** PROVIDED TEXT **
Thousands of vehicles rumble through tiny Blitchton and nearby Black Creek every day these days, headed somewhere or another.
If they’re on Highway 280, they’ll run past Fire Station No. 8 at the Bryan County Interstate Centre, which is named in honor of J.C. Tucker.
Most who drive past that station, or Station 4 nearby on Highway 80, will likely never know the story of Tucker.
But those who knew him, and those who fought fires with him, say he was one of the most remarkable men ever to call Bryan County home.
Some even thought he’d live forever.
“We expect some people to never die,” Bryan County Fire and Emergency Services Battalion Chief Victoria Pape said in a Facebook post in June, shortly after Tucker died from injuries, he sustained in a car wreck at the age of 95. “They’re supposed to live forever.”
Pape was Tucker’s partner; he was her mentor as one of many firefighters he took under his wing over a volunteer firefighting career that began out of necessity and continued up until the day he died.
“He was definitely a firefighter’s firefighter,” said Bryan County Emergency Services Chief Freddy Howell.
And more than that, he was of a time when people were self-reliant and made do with what they had.
Jasper Clayton Tucker, born Oct. 25, 1925 in Claxton, and the son of Erastus Tucker and Fannie Barrow, was armed only with a second-grade education yet by all accounts was a gifted mechanic and hard worker who in his teens helped haul dirt to build Hunter Army Airfield.
A Cliff Note’s version, to help move the story along: At 19, Tucker moved to Blitchton. That was in 1944. He married Sara Edenfield in 1946. They were together 51 years until she passed in 1997, and was famous for her kindness and her pound cake.
Tucker’s story includes the jobs he held at Galletta Ironworks in the Savannah Shipyard and later as a shop foreman for Ford Motor Company in Brooklet and Duke Ford in Pembroke, according to his niece, Annette Youmans. He opened J.C. Tucker Garage and Wrecker Service in 1953, and later added a parts store.
By then he had already moved his parents and his siblings, including his brother Wilton, out to Blitchton.
He was a provider, his brother said, someone who took care of others.
“He had a shop in back of his house then,” Wilton said, in an interview conducted on behalf of this newspaper by his daughter Annette and her husband, Mickey Youmans, a documentary filmmaker. “I would tear things down for him while he worked at the Ford place, and when he came home, he would fix them. Sometimes he’d work on fixing things until 12 o’clock at night and then get back up to work at the Ford place the next morning.”

** DATASET RECORDS **
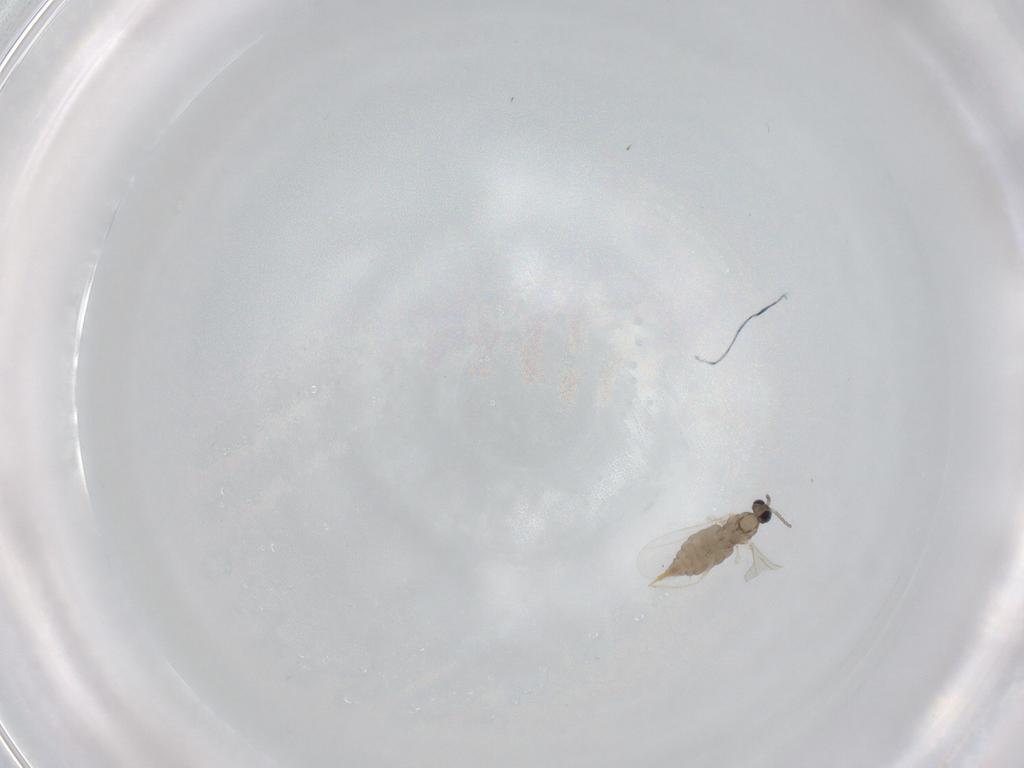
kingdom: Animalia
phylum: Arthropoda
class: Insecta
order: Diptera
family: Cecidomyiidae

** EXERCISE REQUIREMENTS **
a) Summarize the article about J.C. Tucker in two sentences.
b) In the article about J.C. Tucker, what year did he open J.C. Tucker Garage and Wrecker Service?
The records above are separate material from the article about J.C. Tucker.

** RESPONSES PER TASK **
a) J.C. Tucker, a volunteer firefighter whose name is on Bryan County's Fire Station No. 8, died at 95 from injuries sustained in a car wreck, and colleagues remember him as a mentor and "a firefighter's firefighter." Born in Claxton in 1925 with only a second-grade education, he moved to Blitchton at 19, worked as a mechanic and shop foreman, opened his own garage and wrecker service in 1953, and moved his parents and siblings to Blitchton.

b) 1953